News Corporation, parent company to Fox News, will enter the education sector this fall with not only a tablet-based curriculum but its own Amplify Tablet, aimed at taking on Apple's iPad in K-12 technology.
November will see Amplify, News Corp.'s nascent education division, rolling out both its own curriculum for existing tablets and a 10-inch, Android-powered tablet for K-12 students. A New York Times piece on the News Corp. tablet says the company will be selling it for between $299 and $349 per unit. Schools will also have the option of purchasing a $99 per year subscription to Amplify curriculum elements for each device.
Entering the education sector will put News Corp. at odds with Apple, a company News Corp. has collaborated with multiple times in the past, though not in the education market. From 99 cent TV show rentals to an ill-fated, iPad-only publication, News Corp. has often been among the first among major media corporations to put significant weight behind initiatives on Apple's devices. The company's Wall Street Journal publication is currently available on iOS' Newsstand app and will likely still be so when the Amplify Tablet launches later this year.
The rise of the tablet as the new face of personal computing has sparked a race among manufacturers to get their devices into the hands of students. Apple has been heavily pushing its industry-leading iPad as a replacement for PCs in education, and the company sold a million units to K-12 schools in one month last year.
Amplify's specs page for the device lists it as "similar to ASUS Transformer Pad TF300TL." It packs a 10-inch display, an NVIDIA Tegra 3 quad-core CPU, and a 5MP auto-focus camera with back-illuminated CMOS sensor. It also runs the "latest Android Jelly Bean OS."
The Amplify Tablet is designed with "blended learning" in mind, a method "that mixes technology with old-fashioned teaching." Initially targeted at middle-school learners, Amplify designed the device so that school systems will be able to provide each student with an Amplify device to take home each night.

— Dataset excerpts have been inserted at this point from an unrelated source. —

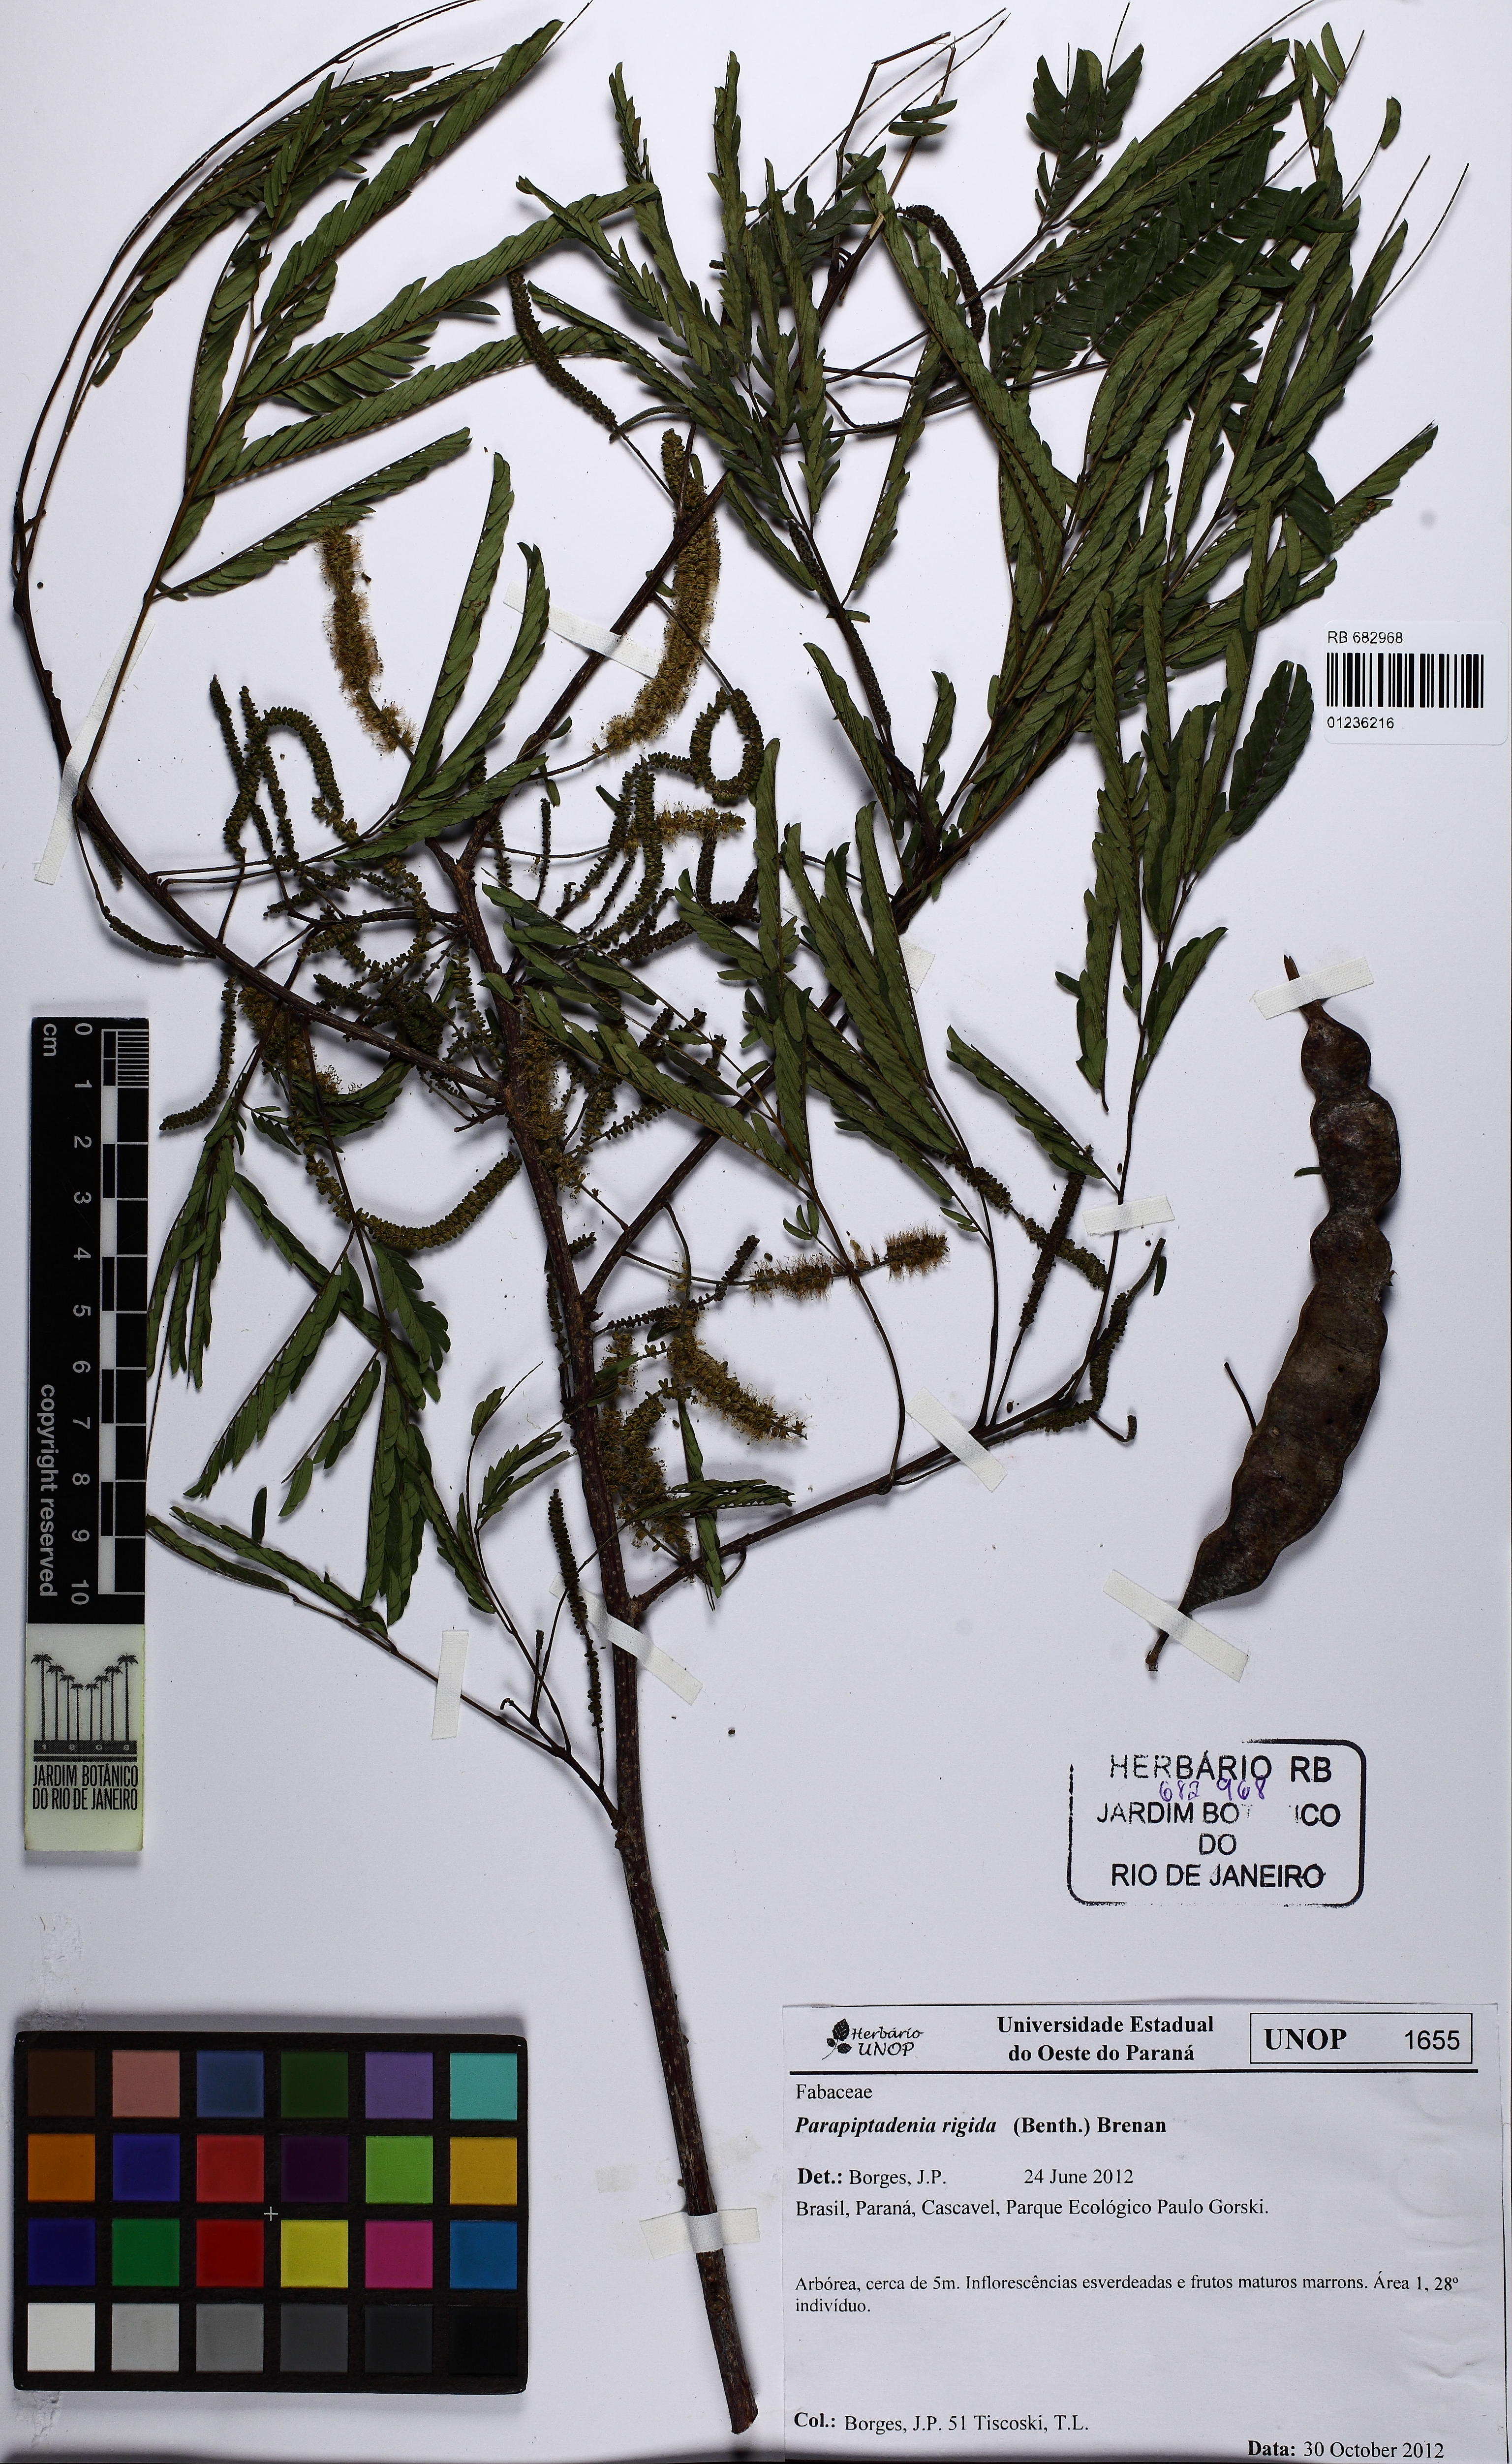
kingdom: Plantae
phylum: Tracheophyta
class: Magnoliopsida
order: Fabales
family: Fabaceae
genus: Parapiptadenia
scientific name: Parapiptadenia rigida
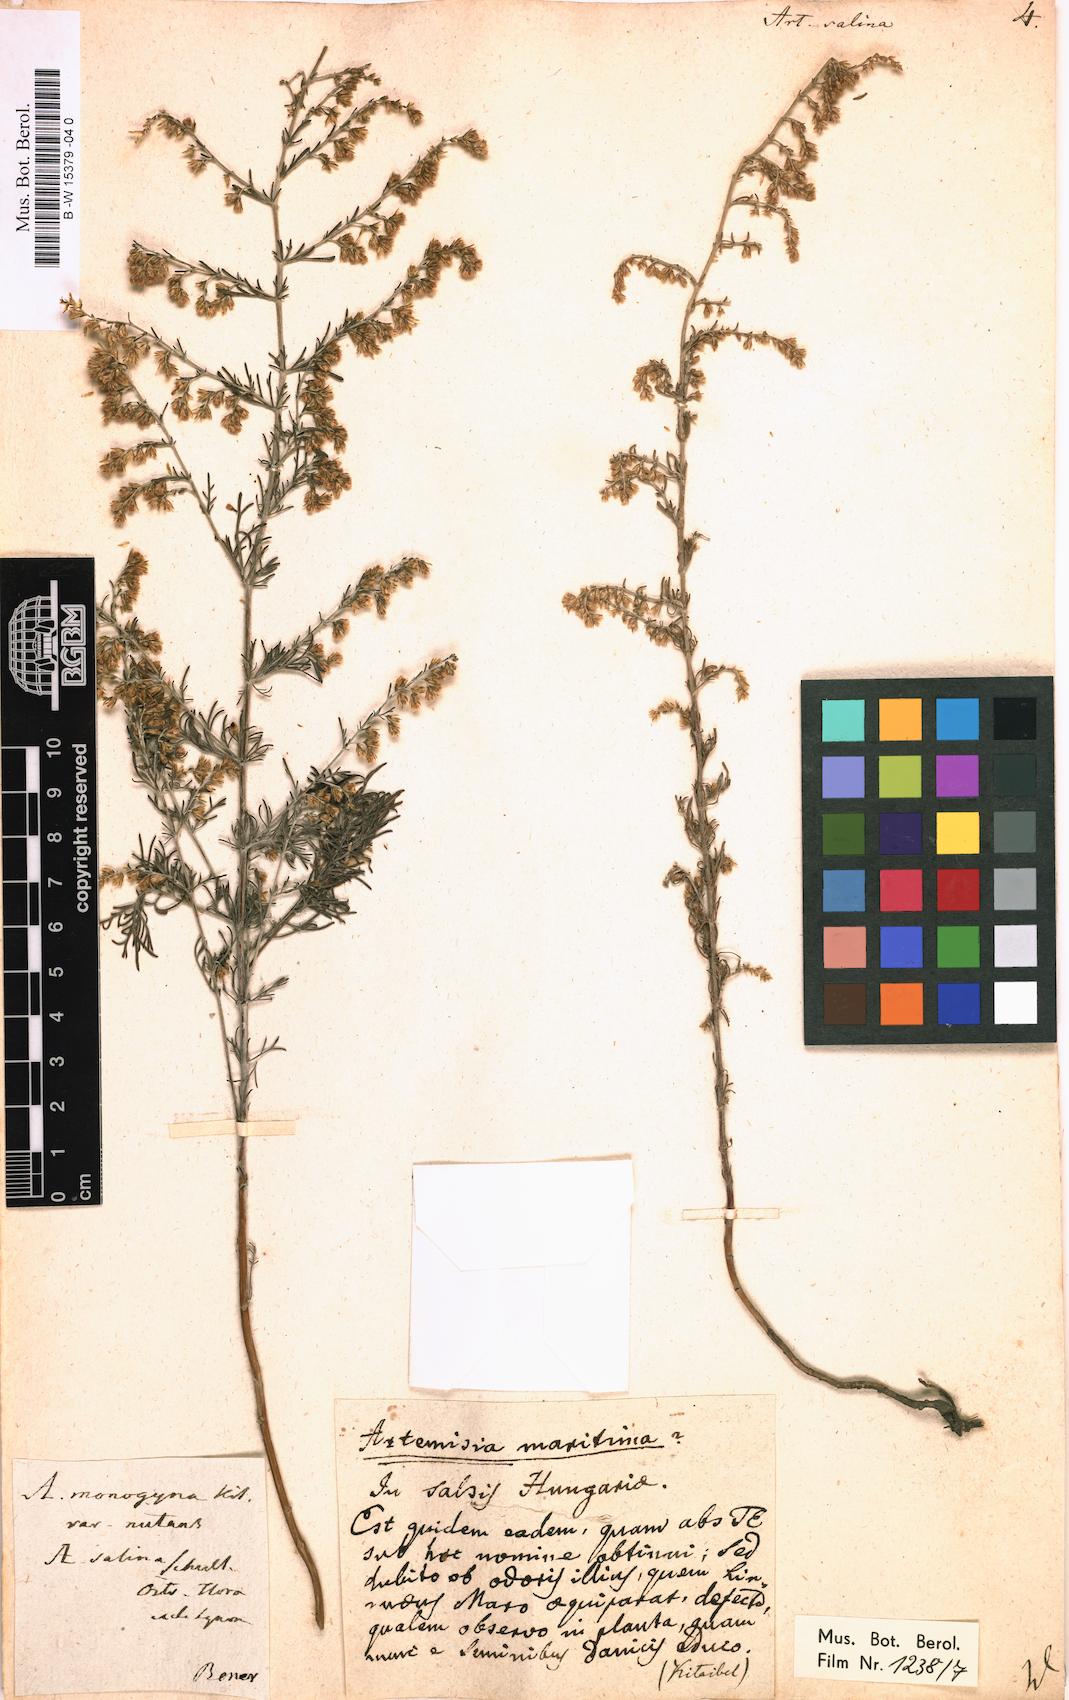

When the device launches later this year, Amplify's parent company News Corporation will have split into two separate publicly traded companies. Cable channels such as FX and Fox News, as well as 20th Century Fox and Fox Broadcasting, will come under the entertainment group. Amplify and its tablet will fall under the publishing division, along with newspapers such as The Wall Street Journal and the publisher HarperCollins. The other arms of the publishing group are expected to lend content to Amplify's tablet. Rupert Murdoch will serve as chairman of both the entertainment and publishing divisions.
105 Comments
Fox News providing content for your child's K-12 curriculum? Be scared, be very scared.
Oh thank god! Finally. from a company I can totally put my trust in. Fox news on the home page for the win!! I hope I can store my voicemails on this device. because I know they will be perfectly safe! (Ooh! and Bobby M. will be chairman of the whole project. Even better!! YAY!!)
The stupidest fucking thing I've ever heard. I hope this thing epically, epically bombs, costing news corp as much money as possible.
Fox News tablets in education? Science books won't support text books teaching evolution or climate change. History books will be revised with their biased ultra-conserviative slants. Hopefully Comedy Central will also release a Daily Show/Colbert educational tablet to keep the Fox News tablet in line.
Based on previous threads, there is a 99.789 % chance that somebody (most likely a rabid liberal), is going to emerge from under their rock and make a snide comment about Fox News and the right, so I'm preemptively countering that straight away by stating that this tablet would suck equally as much had it been MSNBC that was behind it. All Android tablets suck, it doesn't matter who makes them or who is behind them.
Anybody can release their own Android tablets today. It takes no skill and little effort to do so. All you need to do is to turn to one of the countless Android manufacturers, in this case, it looks like that is ASUS, and simply order up a bunch of tablets from them.
As for challenging the iPad. I predict that this will end up as successful as all of the previous "iPad Killers" and challengers that have emerged these past few years, without a single one being victorious, and with most of them in scrap bins already and long forgotten about.